Children's ideas about what can and cannot happen

Young children are often credited with a rich imagination that enables them to enjoy a variety of fantasy worlds. I argue that this portrait is misleading. When children engage in imaginative play and when they make sense of the pretend actions of a play partner, they routinely invoke their understanding of everyday causal regularities. As such, their pretend play tends to reproduce the familiar, pedestrian routines of everyday life even it can also be laced with transgression and disruption. I argue that this restriction on pretend worlds also applies to children’s thinking about counterfactual possibilities. Although there is evidence that young children are able to think about how reality might have turned out otherwise, I will argue that children invoke only modest departures from what actually happened – departures that typically fall within the range of everyday causality. I will also explore a potentially powerful objection to this insistence on the pedestrian and reality-bound nature of children’s imagination. Children are receptive to religious and fictional narratives in which miraculous or magical events occur.

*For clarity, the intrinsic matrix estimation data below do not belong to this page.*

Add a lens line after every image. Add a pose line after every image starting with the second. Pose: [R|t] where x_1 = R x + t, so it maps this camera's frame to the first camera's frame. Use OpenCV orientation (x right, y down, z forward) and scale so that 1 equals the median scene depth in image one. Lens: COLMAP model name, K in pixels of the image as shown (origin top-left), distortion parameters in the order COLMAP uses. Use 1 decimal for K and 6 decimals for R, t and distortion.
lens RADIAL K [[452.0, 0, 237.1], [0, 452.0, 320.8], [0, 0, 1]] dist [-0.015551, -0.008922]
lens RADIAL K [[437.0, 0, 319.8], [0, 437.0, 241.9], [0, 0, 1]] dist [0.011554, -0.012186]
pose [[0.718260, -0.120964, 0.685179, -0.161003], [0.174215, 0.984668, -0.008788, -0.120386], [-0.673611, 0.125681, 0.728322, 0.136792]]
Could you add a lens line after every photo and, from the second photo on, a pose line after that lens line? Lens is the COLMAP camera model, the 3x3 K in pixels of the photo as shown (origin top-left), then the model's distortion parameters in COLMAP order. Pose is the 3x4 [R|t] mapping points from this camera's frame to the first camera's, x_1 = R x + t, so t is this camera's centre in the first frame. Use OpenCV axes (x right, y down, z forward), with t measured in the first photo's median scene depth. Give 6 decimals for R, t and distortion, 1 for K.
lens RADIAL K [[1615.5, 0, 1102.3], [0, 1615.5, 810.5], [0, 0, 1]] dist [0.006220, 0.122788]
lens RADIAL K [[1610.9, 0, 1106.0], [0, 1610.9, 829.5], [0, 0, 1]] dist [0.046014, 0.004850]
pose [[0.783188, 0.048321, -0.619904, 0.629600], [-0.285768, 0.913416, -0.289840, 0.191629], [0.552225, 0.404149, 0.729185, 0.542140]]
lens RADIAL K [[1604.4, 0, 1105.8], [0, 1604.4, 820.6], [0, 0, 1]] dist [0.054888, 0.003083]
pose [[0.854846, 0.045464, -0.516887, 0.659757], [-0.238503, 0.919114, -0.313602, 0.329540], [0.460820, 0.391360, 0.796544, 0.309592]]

Since these events do depart from ordinary reality, the implication is that children enjoy a fertile imagination. However, I will present evidence that children’s receptivity is quite dependent on input from the surrounding culture. Thus, although children’s imagination can be fed, and arguably enriched, by religious and fictional narratives, they are not prone to generate such narratives autonomously. Finally, I will discuss the extent to which this somewhat withholding portrait of children’s imagination can be extended to that of adults.